Sunday, October 09, 2016

zfs receive oddity

Every so often, even a system as good as zfs will throw you a curveball. This one threw me for a while, and here's a simplified example.

All I'm trying to do here is replicate one file system. So I create it, touch a file so I know it's made it.

zfs create -o rpool/t1
touch /rpool/t1/1

OK, snapshot it and send it.

zfs snapshot rpool/t1@t1s1
zfs send rpool/t1@t1s1 | zfs recv rpool/t2

Create another file, and create a snapshot at both source and destination.

touch /rpool/t1/2
zfs snapshot rpool/t1@t1s2
zfs snapshot rpool/t2@t2s2

And now send an incremental stream from the original.

zfs send -i rpool/t1@t1s1 rpool/t1@t1s2 | zfs recv -F rpool/t2

That works, the whole point of the -F flag is to discard any subsequent changes. (You'll usually need this if the file system is mounted at the receiver, because even access time updates count as updates that will need to be discarded.) It will roll back rpool/t2 to the original @t1s1 snapshot, discarding the local @t2s2 snapshot, then update the rpool/t2 file system to the @t1s2 snapshot.

So far so good.

Now a minor variation.

I create it, touch a file so I know it's made it.

zfs create rpool/t1
touch /rpool/t1/1

OK, snapshot it and send it.




zfs snapshot rpool/t1@s1
zfs send rpool/t1@s1 | zfs recv rpool/t2


Create another file, and create a snapshot at both source and destination.



touch /rpool/t1/2
zfs snapshot rpool/t1@s2
zfs snapshot rpool/t2@s2

And now send the incremental stream just like last time.

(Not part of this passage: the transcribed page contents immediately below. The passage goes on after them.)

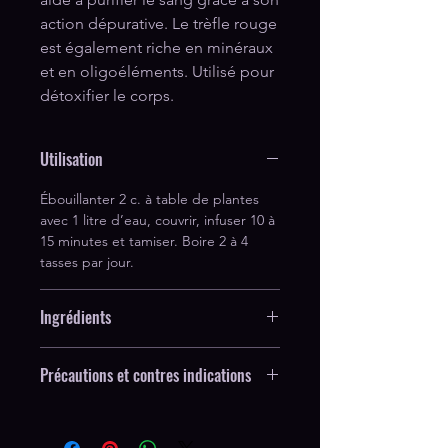
action dépurative. Le trèfle rouge 
est également riche en minéraux 
et en oligoéléments. Utilisé pour 
détoxifier le corps.
Utilisation
Ébouillanter 2 c. à table de plantes
avec 1 litre d’eau, couvrir, infuser 10 à
15 minutes et tamiser. Boire 2 à 4
tasses par jour.
Ingrédients
Trifolium pratense
Précautions et contres indications
Aucune connue.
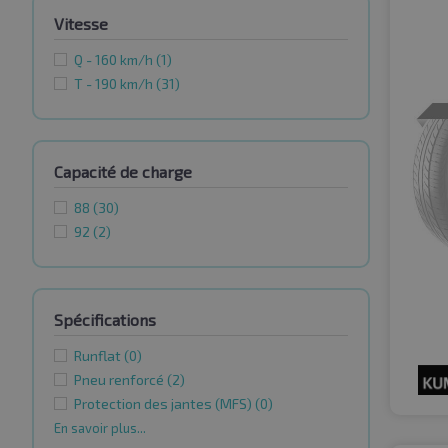
Vitesse
Q - 160 km/h
(1)
T - 190 km/h
(31)
Capacité de charge
88
(30)
92
(2)
Spécifications
Runflat
(0)
Pneu renforcé
(2)
Protection des jantes (MFS)
(0)
En savoir plus...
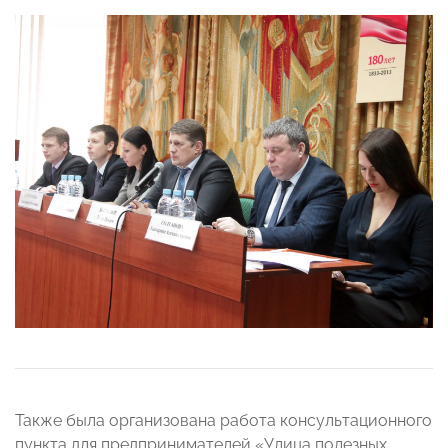
Также была организована работа консультационного
пункта для предпринимателей «Улица полезных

zfs send -i rpool/t1@s1 rpool/t1@s2 | zfs recv -F rpool/t2

Kaboom. This fails, reporting:

cannot restore to rpool/t2@s2: destination already exists

What? The problem is hinted at in the zfs man page, where the description of -F says:

If receiving an incremental replication stream (for example,
one generated by zfs send -R [-i|-I]), destroy snapshots and
file systems that do not exist on the sending side.

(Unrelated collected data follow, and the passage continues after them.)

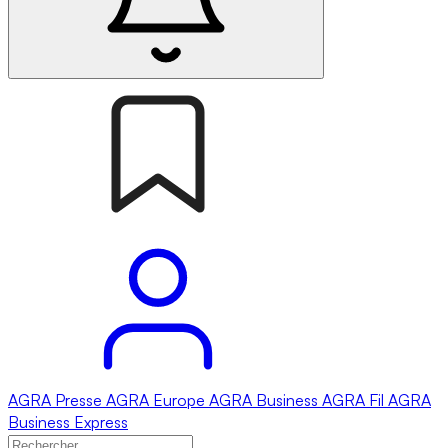
AGRA
Presse
AGRA
Europe
AGRA
Business
AGRA
Fil
AGRA
Business Express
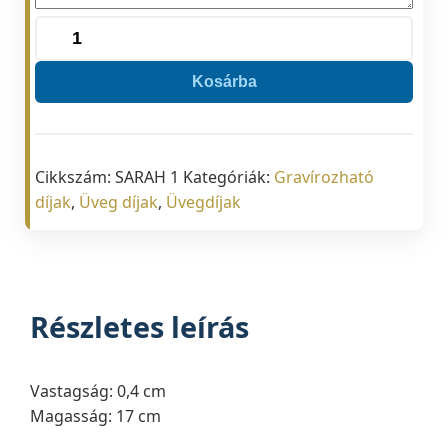
Üveg
SARAH1
Kosárba
17
cm
mennyiség
Cikkszám:
SARAH 1
Kategóriák:
Gravírozható
díjak
,
Üveg díjak
,
Üvegdíjak
Részletes leírás
Vastagság: 0,4 cm
Magasság: 17 cm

The problem, then, is that zfs won't destroy the @s2 snapshot that exists at the receiver, because a snapshot of the same name exists in the source. It's not the same snapshot, of course, but it has the same name. This prevents the rollback, and the receive fails.

Snapshot name collisions are pretty common. We have an automatic snapshot regime, so pretty much every file system we have has a daily snapshot that embeds the date, and being automatic, they all have the same name.

What this means in practice is that if you have snapshots created on the receiving side, you'll have to explicitly roll the file system back to the snapshot you sent to previously, to avoid hitting name collisions.

I think this behaviour is wrong, although I'm not quite confident enough to call it a bug. The point is that on the receiving side, any snapshots created after the one that was sent are irrelevant - it shouldn't matter what their names are, and I'm not at all sure why zfs even bothers checking the names of snapshots that ought to be deleted.



Wednesday, October 05, 2016

Cats versus Petals

It's become common to talk about Pets versus Cattle as the "new way" of thinking about servers.

Of course, "the new way" isn't really new - many IT shops in the mid 1990s had fully automated, reproducible, and disposable infrastructure. It's just the term that has recently become trendy, and I don't think the analogy is necessarily right.

In the original analogy, the claim was that a Pet is precious, so you care and feed for it specially. If it's sick, you nurse it back to health. Whereas if one of your herd of Cattle gets sick, you take it out back and shoot it. This is based purely on emotional attachment, and makes little business sense. The truth is more that most Pets have little financial value, whereas Cattle are intrinsically valuable. Whether sick Cattle are nursed back to health should be a pure business decision based on the value of a healthy animal compared to the cost of treating it.

Currently, I think a more appropriate analogy would be Cats versus Petals.

Let me explain.

A Cat system has a mind of its own. In fact, it isn't at all clear whether you own the system or the system owns you. Cat systems tend to be solitary and not integrate or interoperate well with others. If you have many Cat systems, they will tend to wish to go their own ways.

In contrast, Petals will be small, simple systems. You will have many, and they will be the same. While a Petal may have some value of its own, their true beauty is only visible when they are put together into larger units - flowers, for example. Different flowers are made up of different types of petals.

One point here is that if you're thinking about Pets and Cattle, you're still thinking of individual animals. With Petals, the role of holistic thinking and orchestration in producing a larger object (the flower, or even the garden) becomes clear.

In terms of terminology, your business is a garden; the services you provide are flowers; they are constructed from containers as the petals via an orchestration service that provides the stems and branches. Your job is to ensure good soil, water and light, prune, remove pests and weeds - not to create each individual Petal by hand.

If you're still herding Cats, it's time to stop and tend gardens instead.